No of Hedge Funds With TARO Positions

Among these funds, Renaissance Technologies held the most valuable stake in Taro Pharmaceutical Industries Ltd. (NYSE:TARO), which was worth $32.2 million at the end of the third quarter. On the second spot was Arrowstreet Capital which amassed $16.2 million worth of shares. Moreover, Citadel Investment Group, D E Shaw, and Millennium Management were also bullish on Taro Pharmaceutical Industries Ltd. (NYSE:TARO), allocating a large percentage of their portfolios to this stock.

Due to the fact that Taro Pharmaceutical Industries Ltd. (NYSE:TARO) has experienced bearish sentiment from the entirety of the hedge funds we track, it’s easy to see that there is a sect of money managers that slashed their positions entirely in the third quarter. Intriguingly, Noam Gottesman’s GLG Partners dumped the biggest position of the 700 funds tracked by Insider Monkey, worth about $3.7 million in stock. Paul Marshall and Ian Wace’s fund, Marshall Wace LLP, also said goodbye to its stock, about $0.7 million worth. These bearish behaviors are interesting, as total hedge fund interest fell by 6 funds in the third quarter.

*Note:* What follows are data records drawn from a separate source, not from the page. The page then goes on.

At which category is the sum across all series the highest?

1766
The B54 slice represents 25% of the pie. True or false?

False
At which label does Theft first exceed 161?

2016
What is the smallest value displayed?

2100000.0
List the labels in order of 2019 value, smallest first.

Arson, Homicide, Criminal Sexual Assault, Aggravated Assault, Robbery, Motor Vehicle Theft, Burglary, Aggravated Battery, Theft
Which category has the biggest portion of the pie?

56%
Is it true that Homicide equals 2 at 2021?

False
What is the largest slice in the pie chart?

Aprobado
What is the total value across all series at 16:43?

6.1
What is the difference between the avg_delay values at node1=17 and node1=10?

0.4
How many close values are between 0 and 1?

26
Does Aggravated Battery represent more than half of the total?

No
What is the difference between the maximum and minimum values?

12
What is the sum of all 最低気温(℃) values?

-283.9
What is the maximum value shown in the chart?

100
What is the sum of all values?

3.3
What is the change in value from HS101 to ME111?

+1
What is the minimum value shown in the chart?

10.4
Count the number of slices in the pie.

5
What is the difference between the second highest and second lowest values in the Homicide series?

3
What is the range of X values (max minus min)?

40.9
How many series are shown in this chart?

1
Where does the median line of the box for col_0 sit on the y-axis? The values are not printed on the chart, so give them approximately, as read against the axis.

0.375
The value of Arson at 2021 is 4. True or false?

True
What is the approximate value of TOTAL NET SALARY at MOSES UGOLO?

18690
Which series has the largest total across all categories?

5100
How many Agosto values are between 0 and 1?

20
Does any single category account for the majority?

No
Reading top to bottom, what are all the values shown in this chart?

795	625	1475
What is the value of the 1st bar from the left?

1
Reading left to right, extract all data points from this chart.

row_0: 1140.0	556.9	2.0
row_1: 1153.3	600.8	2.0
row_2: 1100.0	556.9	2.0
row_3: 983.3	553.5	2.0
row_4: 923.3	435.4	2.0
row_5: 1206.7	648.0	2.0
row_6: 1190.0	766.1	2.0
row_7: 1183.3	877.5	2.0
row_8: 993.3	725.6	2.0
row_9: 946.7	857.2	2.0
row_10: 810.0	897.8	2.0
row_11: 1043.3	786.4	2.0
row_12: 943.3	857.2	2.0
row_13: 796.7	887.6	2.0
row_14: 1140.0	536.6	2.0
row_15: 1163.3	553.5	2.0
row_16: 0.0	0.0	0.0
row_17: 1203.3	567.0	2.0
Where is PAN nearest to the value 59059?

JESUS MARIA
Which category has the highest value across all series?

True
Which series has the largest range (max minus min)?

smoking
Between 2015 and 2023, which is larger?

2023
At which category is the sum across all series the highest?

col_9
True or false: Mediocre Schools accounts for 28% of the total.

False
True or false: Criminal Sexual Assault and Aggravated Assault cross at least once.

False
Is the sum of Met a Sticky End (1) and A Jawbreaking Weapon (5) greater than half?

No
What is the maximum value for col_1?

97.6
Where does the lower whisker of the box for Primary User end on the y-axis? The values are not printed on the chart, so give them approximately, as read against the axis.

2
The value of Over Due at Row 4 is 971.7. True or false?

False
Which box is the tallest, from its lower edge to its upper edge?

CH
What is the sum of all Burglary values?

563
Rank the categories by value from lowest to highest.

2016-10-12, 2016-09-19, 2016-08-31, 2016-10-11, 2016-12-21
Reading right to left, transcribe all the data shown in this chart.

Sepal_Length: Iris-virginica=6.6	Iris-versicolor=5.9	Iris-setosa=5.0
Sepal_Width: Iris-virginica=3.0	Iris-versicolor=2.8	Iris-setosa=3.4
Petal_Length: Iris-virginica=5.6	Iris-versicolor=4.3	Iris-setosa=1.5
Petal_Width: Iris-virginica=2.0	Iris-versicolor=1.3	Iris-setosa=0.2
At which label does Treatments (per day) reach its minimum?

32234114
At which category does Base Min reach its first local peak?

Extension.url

Let’s now take a look at hedge fund activity in other stocks similar to Taro Pharmaceutical Industries Ltd. (NYSE:TARO). We will take a look at Graphic Packaging Holding Company (NYSE:GPK), OneMain Holdings Inc (NYSE:OMF), Associated Banc-Corp (NYSE:ASB), and Horizon Pharma plc (NASDAQ:HZNP). This group of stocks’ market values are similar to TARO’s market value.

Ticker No of HFs with positions Total Value of HF Positions (x1000) Change in HF Position
GPK 20 636989 -5
OMF 22 239773 -4
ASB 18 220502 1
HZNP 28 872682 7
Average 22 492487 -0.25

View table here if you experience formatting issues.

As you can see these stocks had an average of 22 hedge funds with bullish positions and the average amount invested in these stocks was $492 million. That figure was $61 million in TARO’s case. Horizon Pharma plc (NASDAQ:HZNP) is the most popular stock in this table. On the other hand Associated Banc-Corp (NYSE:ASB) is the least popular one with only 18 bullish hedge fund positions. Compared to these stocks Taro Pharmaceutical Industries Ltd. (NYSE:TARO) is even less popular than ASB. Our calculations showed that top 15 most popular stocks) among hedge funds returned 24.2% through April 22nd and outperformed the S&P 500 ETF (SPY) by more than 7 percentage points. A small number of hedge funds were also right about betting on TARO, though not to the same extent, as the stock returned 24.1% and outperformed the market as well.